(Stored data)

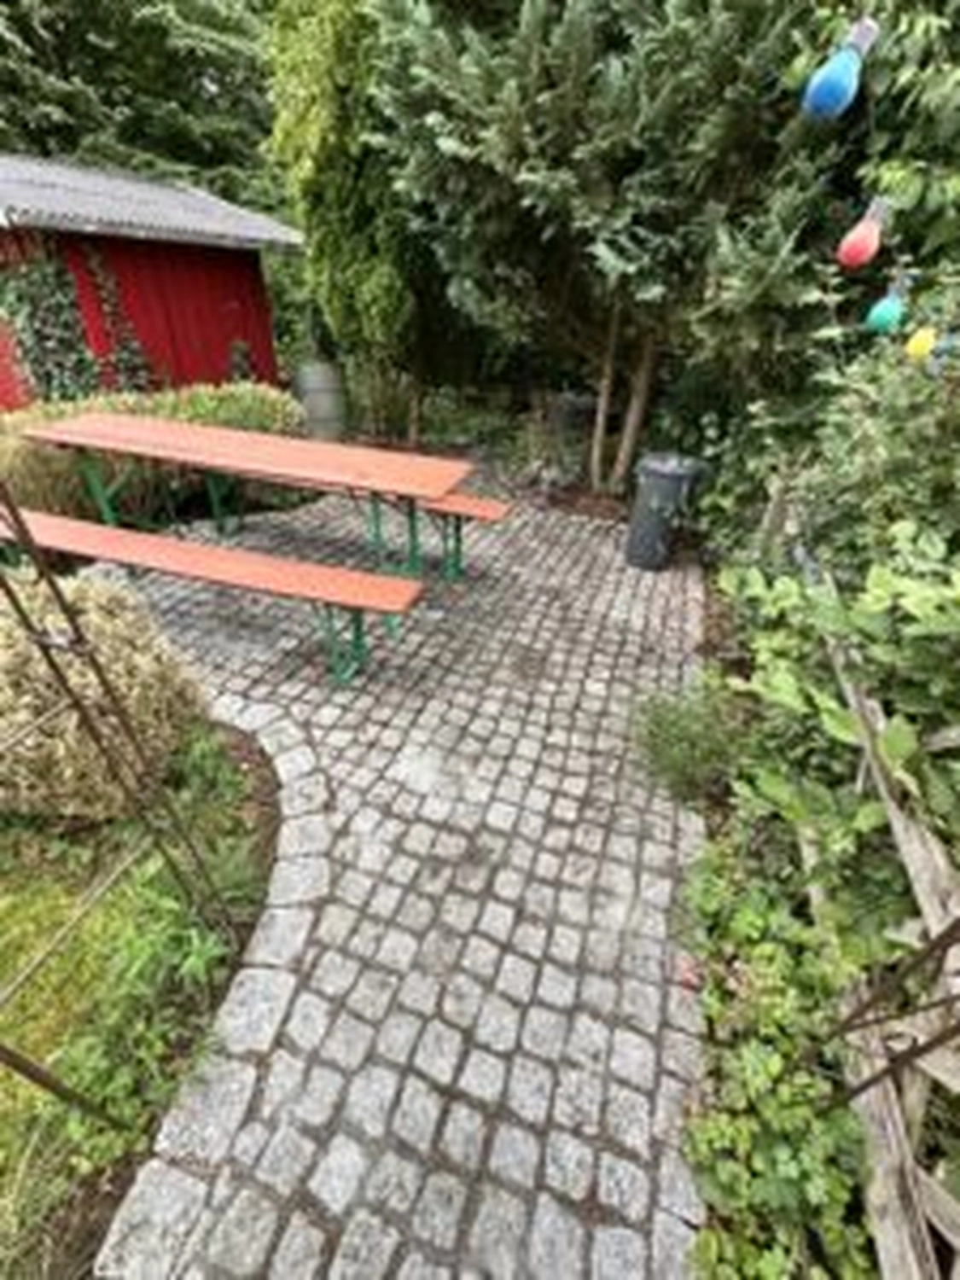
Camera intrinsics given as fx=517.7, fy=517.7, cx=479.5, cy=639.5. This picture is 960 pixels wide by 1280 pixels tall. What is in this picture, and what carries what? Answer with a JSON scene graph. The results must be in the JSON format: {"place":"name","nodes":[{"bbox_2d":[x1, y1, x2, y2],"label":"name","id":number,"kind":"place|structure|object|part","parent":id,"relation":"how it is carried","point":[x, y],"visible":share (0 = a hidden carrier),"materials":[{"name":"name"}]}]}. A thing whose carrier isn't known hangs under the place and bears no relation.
{"place":"outdoors","nodes":[
{"label":"outdoors","id":0,"kind":"place"},
{"bbox_2d":[0,721,284,1279],"label":"lawn","id":1,"kind":"structure","parent":0,"point":[125,937],"materials":[{"name":"green plant"}]},
{"bbox_2d":[0,572,207,824],"label":"round shrub","id":2,"kind":"object","parent":1,"relation":"on","point":[101,630],"visible":0.85,"materials":[{"name":"plant"}]},
{"bbox_2d":[0,465,237,1131],"label":"trellis","id":3,"kind":"object","parent":1,"relation":"on","point":[59,596],"visible":0.99,"materials":[{"name":"metal"}]},
{"bbox_2d":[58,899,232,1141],"label":"green plant","id":4,"kind":"object","parent":1,"relation":"on","point":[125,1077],"visible":0.69,"materials":[{"name":"green plant"}]},
{"bbox_2d":[0,152,302,413],"label":"red shed","id":5,"kind":"structure","parent":0,"point":[167,248],"materials":[{"name":"red wood"}]},
{"bbox_2d":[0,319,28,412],"label":"red door","id":6,"kind":"structure","parent":5,"relation":"in","point":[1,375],"materials":[{"name":"red paint"}]},
{"bbox_2d":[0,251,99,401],"label":"climbing plant","id":7,"kind":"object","parent":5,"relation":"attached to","point":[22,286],"visible":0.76,"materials":[{"name":"green plant"}]},
{"bbox_2d":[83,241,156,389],"label":"climbing plant","id":8,"kind":"object","parent":5,"relation":"attached to","point":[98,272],"visible":0.82,"materials":[{"name":"plant"}]},
{"bbox_2d":[72,492,715,1279],"label":"paved path","id":9,"kind":"structure","parent":0,"point":[494,813],"materials":[{"name":"grey stone"}]},
{"bbox_2d":[0,503,420,688],"label":"bench","id":10,"kind":"object","parent":9,"relation":"on","point":[270,584],"visible":0.98,"materials":[{"name":"wood"}]},
{"bbox_2d":[19,408,477,585],"label":"picnic table","id":11,"kind":"object","parent":9,"relation":"on","point":[199,437],"visible":0.98,"materials":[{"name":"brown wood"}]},
{"bbox_2d":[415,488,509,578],"label":"bench","id":12,"kind":"object","parent":9,"relation":"on","point":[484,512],"visible":0.46,"materials":[{"name":"wood"}]},
{"bbox_2d":[623,452,704,570],"label":"trash can","id":13,"kind":"object","parent":9,"relation":"on","point":[660,466],"visible":0.98,"materials":[{"name":"grey plastic"}]},
{"label":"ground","id":14,"kind":"structure","parent":0},
{"bbox_2d":[0,0,274,211],"label":"tree","id":15,"kind":"object","parent":14,"relation":"on","point":[109,103],"visible":0.47,"materials":[{"name":"green plant"}]},
{"bbox_2d":[0,380,302,526],"label":"hedge","id":16,"kind":"object","parent":14,"relation":"on","point":[246,404],"visible":0.54,"materials":[{"name":"green plant"}]},
{"bbox_2d":[292,358,348,441],"label":"barrel","id":17,"kind":"object","parent":14,"relation":"on","point":[315,391],"visible":0.82,"materials":[{"name":"grey"}]},
{"bbox_2d":[264,0,424,423],"label":"conifer tree","id":18,"kind":"object","parent":14,"relation":"on","point":[328,165],"visible":0.74,"materials":[{"name":"green plant"}]},
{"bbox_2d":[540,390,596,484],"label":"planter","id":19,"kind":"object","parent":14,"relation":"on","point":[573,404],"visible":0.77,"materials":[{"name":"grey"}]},
{"bbox_2d":[368,0,860,499],"label":"conifer tree","id":20,"kind":"object","parent":14,"relation":"on","point":[544,103],"visible":0.89,"materials":[{"name":"plant"}]},
{"label":"tree trunks","id":21,"kind":"part","parent":20,"relation":"part of","materials":[{"name":"brown"}]},
{"bbox_2d":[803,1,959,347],"label":"string lights","id":22,"kind":"object","parent":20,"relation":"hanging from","point":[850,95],"visible":0.86},
{"bbox_2d":[802,15,877,121],"label":"light bulb","id":23,"kind":"object","parent":22,"relation":"hanging from","point":[829,92],"visible":0.96,"materials":[{"name":"blue"}]},
{"bbox_2d":[837,194,890,267],"label":"light bulb","id":24,"kind":"object","parent":22,"relation":"hanging from","point":[869,241],"visible":0.94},
{"bbox_2d":[864,279,907,334],"label":"light bulb","id":25,"kind":"object","parent":22,"relation":"hanging from","point":[884,318],"visible":0.9,"materials":[{"name":"teal"}]},
{"bbox_2d":[903,325,938,361],"label":"light bulb","id":26,"kind":"object","parent":22,"relation":"hanging from","point":[919,351],"visible":0.83,"materials":[{"name":"yellow"}]},
{"bbox_2d":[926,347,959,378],"label":"light bulb","id":27,"kind":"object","parent":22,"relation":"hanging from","point":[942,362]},
{"bbox_2d":[630,681,744,802],"label":"small plant","id":28,"kind":"object","parent":14,"relation":"on","point":[678,730],"visible":0.74,"materials":[{"name":"green plant"}]},
{"bbox_2d":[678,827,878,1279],"label":"ground cover plant","id":29,"kind":"object","parent":14,"relation":"on","point":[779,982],"visible":0.72,"materials":[{"name":"green plant"}]},
{"bbox_2d":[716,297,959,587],"label":"shrub","id":30,"kind":"object","parent":14,"relation":"on","point":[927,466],"visible":0.73,"materials":[{"name":"green plant"}]},
{"bbox_2d":[719,529,959,930],"label":"shrub","id":31,"kind":"object","parent":14,"relation":"on","point":[834,730],"visible":0.77,"materials":[{"name":"green plant"}]},
{"bbox_2d":[803,621,959,1279],"label":"wooden fence","id":32,"kind":"object","parent":14,"relation":"on","point":[898,827],"visible":0.75,"materials":[{"name":"brown wood"}]},
{"bbox_2d":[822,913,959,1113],"label":"trellis","id":33,"kind":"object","parent":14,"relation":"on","point":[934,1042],"visible":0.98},
{"bbox_2d":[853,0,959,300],"label":"tree","id":34,"kind":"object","parent":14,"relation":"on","point":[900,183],"visible":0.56,"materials":[{"name":"green plant"}]}
]}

## TASK PROMPT
Output the data above exactly, excluding images.

## WRITTEN ANSWER
Camera intrinsics given as fx=517.7, fy=517.7, cx=479.5, cy=639.5. This picture is 960 pixels wide by 1280 pixels tall. What is in this picture, and what carries what? Answer with a JSON scene graph. The results must be in the JSON format: {"place":"name","nodes":[{"bbox_2d":[x1, y1, x2, y2],"label":"name","id":number,"kind":"place|structure|object|part","parent":id,"relation":"how it is carried","point":[x, y],"visible":share (0 = a hidden carrier),"materials":[{"name":"name"}]}]}. A thing whose carrier isn't known hangs under the place and bears no relation.
{"place":"outdoors","nodes":[
{"label":"outdoors","id":0,"kind":"place"},
{"bbox_2d":[0,721,284,1279],"label":"lawn","id":1,"kind":"structure","parent":0,"point":[125,937],"materials":[{"name":"green plant"}]},
{"bbox_2d":[0,572,207,824],"label":"round shrub","id":2,"kind":"object","parent":1,"relation":"on","point":[101,630],"visible":0.85,"materials":[{"name":"plant"}]},
{"bbox_2d":[0,465,237,1131],"label":"trellis","id":3,"kind":"object","parent":1,"relation":"on","point":[59,596],"visible":0.99,"materials":[{"name":"metal"}]},
{"bbox_2d":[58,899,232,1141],"label":"green plant","id":4,"kind":"object","parent":1,"relation":"on","point":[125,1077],"visible":0.69,"materials":[{"name":"green plant"}]},
{"bbox_2d":[0,152,302,413],"label":"red shed","id":5,"kind":"structure","parent":0,"point":[167,248],"materials":[{"name":"red wood"}]},
{"bbox_2d":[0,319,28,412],"label":"red door","id":6,"kind":"structure","parent":5,"relation":"in","point":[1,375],"materials":[{"name":"red paint"}]},
{"bbox_2d":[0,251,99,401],"label":"climbing plant","id":7,"kind":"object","parent":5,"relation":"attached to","point":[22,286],"visible":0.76,"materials":[{"name":"green plant"}]},
{"bbox_2d":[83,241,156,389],"label":"climbing plant","id":8,"kind":"object","parent":5,"relation":"attached to","point":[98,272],"visible":0.82,"materials":[{"name":"plant"}]},
{"bbox_2d":[72,492,715,1279],"label":"paved path","id":9,"kind":"structure","parent":0,"point":[494,813],"materials":[{"name":"grey stone"}]},
{"bbox_2d":[0,503,420,688],"label":"bench","id":10,"kind":"object","parent":9,"relation":"on","point":[270,584],"visible":0.98,"materials":[{"name":"wood"}]},
{"bbox_2d":[19,408,477,585],"label":"picnic table","id":11,"kind":"object","parent":9,"relation":"on","point":[199,437],"visible":0.98,"materials":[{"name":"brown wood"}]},
{"bbox_2d":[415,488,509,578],"label":"bench","id":12,"kind":"object","parent":9,"relation":"on","point":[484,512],"visible":0.46,"materials":[{"name":"wood"}]},
{"bbox_2d":[623,452,704,570],"label":"trash can","id":13,"kind":"object","parent":9,"relation":"on","point":[660,466],"visible":0.98,"materials":[{"name":"grey plastic"}]},
{"label":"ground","id":14,"kind":"structure","parent":0},
{"bbox_2d":[0,0,274,211],"label":"tree","id":15,"kind":"object","parent":14,"relation":"on","point":[109,103],"visible":0.47,"materials":[{"name":"green plant"}]},
{"bbox_2d":[0,380,302,526],"label":"hedge","id":16,"kind":"object","parent":14,"relation":"on","point":[246,404],"visible":0.54,"materials":[{"name":"green plant"}]},
{"bbox_2d":[292,358,348,441],"label":"barrel","id":17,"kind":"object","parent":14,"relation":"on","point":[315,391],"visible":0.82,"materials":[{"name":"grey"}]},
{"bbox_2d":[264,0,424,423],"label":"conifer tree","id":18,"kind":"object","parent":14,"relation":"on","point":[328,165],"visible":0.74,"materials":[{"name":"green plant"}]},
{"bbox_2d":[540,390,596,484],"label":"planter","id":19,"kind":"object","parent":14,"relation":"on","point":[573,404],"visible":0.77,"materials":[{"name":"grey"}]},
{"bbox_2d":[368,0,860,499],"label":"conifer tree","id":20,"kind":"object","parent":14,"relation":"on","point":[544,103],"visible":0.89,"materials":[{"name":"plant"}]},
{"label":"tree trunks","id":21,"kind":"part","parent":20,"relation":"part of","materials":[{"name":"brown"}]},
{"bbox_2d":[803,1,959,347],"label":"string lights","id":22,"kind":"object","parent":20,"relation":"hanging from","point":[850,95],"visible":0.86},
{"bbox_2d":[802,15,877,121],"label":"light bulb","id":23,"kind":"object","parent":22,"relation":"hanging from","point":[829,92],"visible":0.96,"materials":[{"name":"blue"}]},
{"bbox_2d":[837,194,890,267],"label":"light bulb","id":24,"kind":"object","parent":22,"relation":"hanging from","point":[869,241],"visible":0.94},
{"bbox_2d":[864,279,907,334],"label":"light bulb","id":25,"kind":"object","parent":22,"relation":"hanging from","point":[884,318],"visible":0.9,"materials":[{"name":"teal"}]},
{"bbox_2d":[903,325,938,361],"label":"light bulb","id":26,"kind":"object","parent":22,"relation":"hanging from","point":[919,351],"visible":0.83,"materials":[{"name":"yellow"}]},
{"bbox_2d":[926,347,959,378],"label":"light bulb","id":27,"kind":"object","parent":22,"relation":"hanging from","point":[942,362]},
{"bbox_2d":[630,681,744,802],"label":"small plant","id":28,"kind":"object","parent":14,"relation":"on","point":[678,730],"visible":0.74,"materials":[{"name":"green plant"}]},
{"bbox_2d":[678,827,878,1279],"label":"ground cover plant","id":29,"kind":"object","parent":14,"relation":"on","point":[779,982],"visible":0.72,"materials":[{"name":"green plant"}]},
{"bbox_2d":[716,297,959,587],"label":"shrub","id":30,"kind":"object","parent":14,"relation":"on","point":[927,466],"visible":0.73,"materials":[{"name":"green plant"}]},
{"bbox_2d":[719,529,959,930],"label":"shrub","id":31,"kind":"object","parent":14,"relation":"on","point":[834,730],"visible":0.77,"materials":[{"name":"green plant"}]},
{"bbox_2d":[803,621,959,1279],"label":"wooden fence","id":32,"kind":"object","parent":14,"relation":"on","point":[898,827],"visible":0.75,"materials":[{"name":"brown wood"}]},
{"bbox_2d":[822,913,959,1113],"label":"trellis","id":33,"kind":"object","parent":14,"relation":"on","point":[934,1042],"visible":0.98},
{"bbox_2d":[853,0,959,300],"label":"tree","id":34,"kind":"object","parent":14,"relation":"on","point":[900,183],"visible":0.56,"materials":[{"name":"green plant"}]}
]}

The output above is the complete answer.